▸ Task statement
Give the data again in its entirety, exactly as provided.

▸ Material for this exercise
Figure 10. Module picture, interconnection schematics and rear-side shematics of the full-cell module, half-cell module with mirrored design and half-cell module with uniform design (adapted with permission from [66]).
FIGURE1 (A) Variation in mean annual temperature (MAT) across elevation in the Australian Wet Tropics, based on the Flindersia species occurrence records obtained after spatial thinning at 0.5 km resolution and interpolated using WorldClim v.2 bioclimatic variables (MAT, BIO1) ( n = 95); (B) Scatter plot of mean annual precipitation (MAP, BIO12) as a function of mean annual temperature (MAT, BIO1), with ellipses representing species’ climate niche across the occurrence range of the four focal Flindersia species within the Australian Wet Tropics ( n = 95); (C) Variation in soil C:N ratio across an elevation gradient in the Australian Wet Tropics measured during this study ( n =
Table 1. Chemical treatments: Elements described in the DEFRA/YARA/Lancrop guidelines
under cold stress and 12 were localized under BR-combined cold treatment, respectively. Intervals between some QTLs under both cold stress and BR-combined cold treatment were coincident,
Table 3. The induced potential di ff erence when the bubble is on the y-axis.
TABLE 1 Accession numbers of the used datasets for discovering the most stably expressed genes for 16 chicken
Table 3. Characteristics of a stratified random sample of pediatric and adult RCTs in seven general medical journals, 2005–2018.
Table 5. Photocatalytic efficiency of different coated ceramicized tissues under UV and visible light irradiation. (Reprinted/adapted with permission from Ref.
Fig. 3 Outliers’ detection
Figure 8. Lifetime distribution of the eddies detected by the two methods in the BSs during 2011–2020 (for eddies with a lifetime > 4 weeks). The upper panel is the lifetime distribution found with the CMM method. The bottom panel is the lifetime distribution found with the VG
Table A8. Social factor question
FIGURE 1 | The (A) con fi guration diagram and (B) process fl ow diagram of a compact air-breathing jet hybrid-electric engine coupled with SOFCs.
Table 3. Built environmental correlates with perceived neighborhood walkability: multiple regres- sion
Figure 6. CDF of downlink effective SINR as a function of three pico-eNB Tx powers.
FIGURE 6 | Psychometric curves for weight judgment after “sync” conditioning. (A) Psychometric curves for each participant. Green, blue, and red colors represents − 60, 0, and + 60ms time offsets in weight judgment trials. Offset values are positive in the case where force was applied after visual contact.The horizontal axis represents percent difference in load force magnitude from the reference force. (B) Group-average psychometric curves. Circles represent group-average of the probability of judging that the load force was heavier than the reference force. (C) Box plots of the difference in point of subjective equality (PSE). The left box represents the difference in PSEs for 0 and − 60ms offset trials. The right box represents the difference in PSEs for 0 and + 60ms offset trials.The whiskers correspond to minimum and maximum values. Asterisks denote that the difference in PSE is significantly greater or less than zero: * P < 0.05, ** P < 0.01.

▸ Result
Figure 10. Module picture, interconnection schematics and rear-side shematics of the full-cell module, half-cell module with mirrored design and half-cell module with uniform design (adapted with permission from [66]).
FIGURE1 (A) Variation in mean annual temperature (MAT) across elevation in the Australian Wet Tropics, based on the Flindersia species occurrence records obtained after spatial thinning at 0.5 km resolution and interpolated using WorldClim v.2 bioclimatic variables (MAT, BIO1) ( n = 95); (B) Scatter plot of mean annual precipitation (MAP, BIO12) as a function of mean annual temperature (MAT, BIO1), with ellipses representing species’ climate niche across the occurrence range of the four focal Flindersia species within the Australian Wet Tropics ( n = 95); (C) Variation in soil C:N ratio across an elevation gradient in the Australian Wet Tropics measured during this study ( n =
Table 1. Chemical treatments: Elements described in the DEFRA/YARA/Lancrop guidelines
under cold stress and 12 were localized under BR-combined cold treatment, respectively. Intervals between some QTLs under both cold stress and BR-combined cold treatment were coincident,
Table 3. The induced potential di ff erence when the bubble is on the y-axis.
TABLE 1 Accession numbers of the used datasets for discovering the most stably expressed genes for 16 chicken
Table 3. Characteristics of a stratified random sample of pediatric and adult RCTs in seven general medical journals, 2005–2018.
Table 5. Photocatalytic efficiency of different coated ceramicized tissues under UV and visible light irradiation. (Reprinted/adapted with permission from Ref.
Fig. 3 Outliers’ detection
Figure 8. Lifetime distribution of the eddies detected by the two methods in the BSs during 2011–2020 (for eddies with a lifetime > 4 weeks). The upper panel is the lifetime distribution found with the CMM method. The bottom panel is the lifetime distribution found with the VG
Table A8. Social factor question
FIGURE 1 | The (A) con fi guration diagram and (B) process fl ow diagram of a compact air-breathing jet hybrid-electric engine coupled with SOFCs.
Table 3. Built environmental correlates with perceived neighborhood walkability: multiple regres- sion
Figure 6. CDF of downlink effective SINR as a function of three pico-eNB Tx powers.
FIGURE 6 | Psychometric curves for weight judgment after “sync” conditioning. (A) Psychometric curves for each participant. Green, blue, and red colors represents − 60, 0, and + 60ms time offsets in weight judgment trials. Offset values are positive in the case where force was applied after visual contact.The horizontal axis represents percent difference in load force magnitude from the reference force. (B) Group-average psychometric curves. Circles represent group-average of the probability of judging that the load force was heavier than the reference force. (C) Box plots of the difference in point of subjective equality (PSE). The left box represents the difference in PSEs for 0 and − 60ms offset trials. The right box represents the difference in PSEs for 0 and + 60ms offset trials.The whiskers correspond to minimum and maximum values. Asterisks denote that the difference in PSE is significantly greater or less than zero: * P < 0.05, ** P < 0.01.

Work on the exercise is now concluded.